There’s another difference: The traditional lockbox on a home for sale has changed. The lockbox looks the same from the outside—a clumsy looking device that hangs off the doorknob with the house’s key inside. However, the sales agent now uses an app to unlock it.

When I mentioned this in passing to Ram Nagappan in an interview in early December, the Pershing chief information officer’s eyes lit up. “Of course! They can monitor who viewed the house, how many times they’ve come to the house” and how long the agent and prospective buyer stayed.

The agent and the real estate firm also have access to—and provide to the seller—the number of times a prospective buyer (or other agent) has viewed the home’s listing on the MLS site, and how many prospects have “favorited” the home online. Beyond assuaging the seller’s concerns about how well the house is being perceived, those reports clearly inform the sales agent and real estate’s marketing and sales strategies.

The ways home sellers now interact with their realtors correlate with how advisors market and sell their services and how prospective clients find and employ advisors. Successful advisory firms are already using social media and big data to market themselves—and smartly successful advisory firms are using everyone in their firms, especially younger digital-native employees, to tell their firm’s story in places other than traditional media channels.

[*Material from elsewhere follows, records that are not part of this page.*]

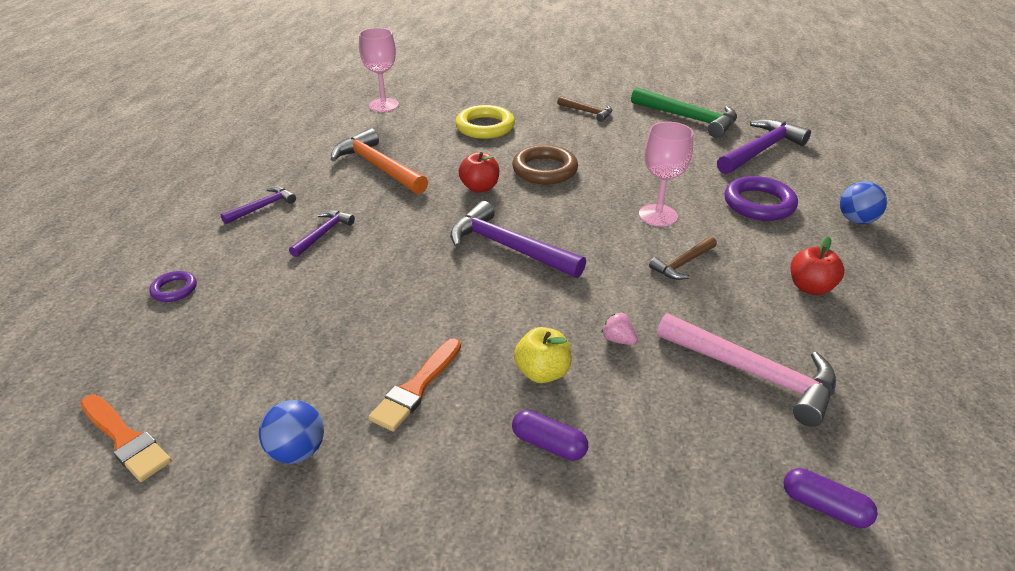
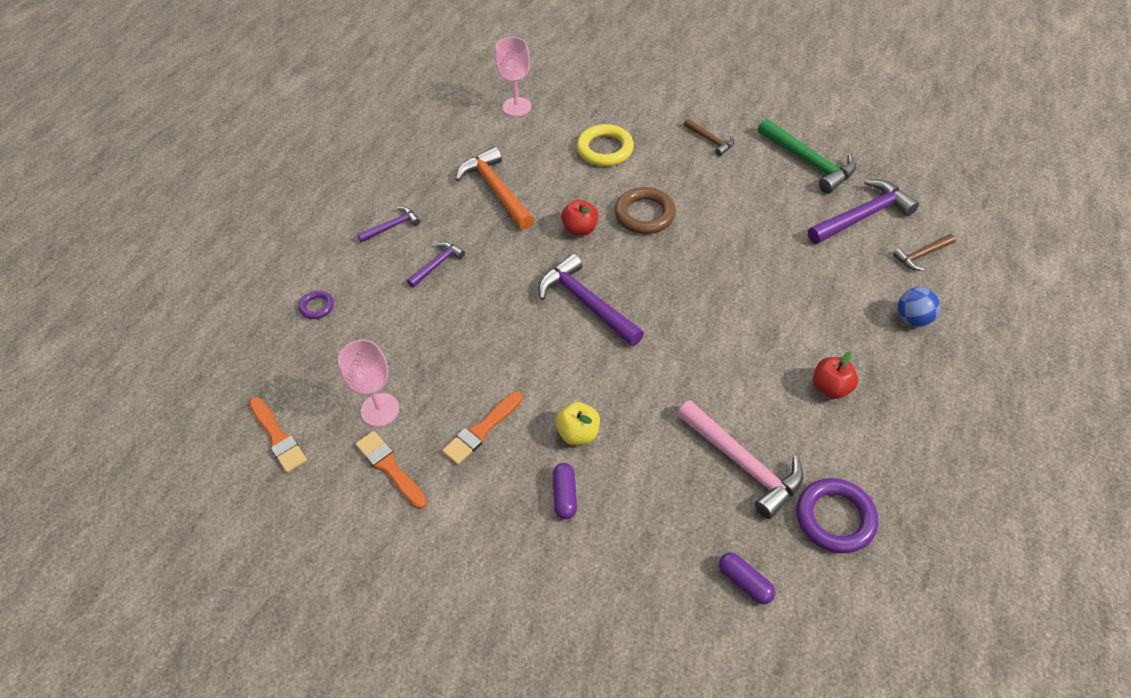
camera: 15 degrees right, 15 degrees up
(297, 451) = (390, 468): blue ball -> orange brush
(549, 444) = (565, 495): purple capsule -> purple capsule turned 45 degrees clockwise
(618, 340) = (646, 413): pink strawberry -> none
(658, 215) = (729, 286): pink goblet -> pink goblet (380, 410)
(683, 263) = (730, 344): brown hammer -> brown hammer (922, 255)
(759, 204) = (829, 285): purple ring -> purple ring (835, 518)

I should mention that the realtor still plays a unique role in the successful selling of a house, from both the seller’s and the buyer’s perspective. Finding a home that looks attractive on a website is only the beginning of the sales process. First, there’s lots of data that a buyer or seller can find online, from what the taxes or association fees are and what the house last sold for to the ratings of the local school system or even the crime rate.

But the good realtor also has access to what “comps” in the neighborhood sold for, which helps the buyer or seller to determine how realistic a home’s listed sales price is. An experienced realtor has a network of home inspectors, contractors and mortgage experts she can call on. Finally, she tends to know who the listing agent is and how the buyer’s or seller’s real estate firm operates, which can be very helpful in determining the mind-set of the seller or buyer, coming up with a listing price or offer, and helping the buyer or seller know exactly what they can expect at a closing in terms of dollars and cents.

Trolling that network also often results in referrals of likely buyers or new sellers. Oh, did I mention that there’s an agreement that the buyer and seller gets that discloses exactly what they will be paying in commissions and what they’ll get for those fees? (In New Jersey, at least, the commissions are negotiable. Really.)

I’ll leave it to you to draw all the obvious specific comparisons between realtors and advisors.

Changing technology and demographics constitute a challenge for advisors who want to succeed and grow now and over the next, say, 35 years—which not by coincidence is how long this magazine has been published. Our cover story suggests five trends that advisors must embrace to be successful now and in the future. Smart advisors are already doing so; so should you, and with any luck we’ll be around for the next 35 years to help you figure it out.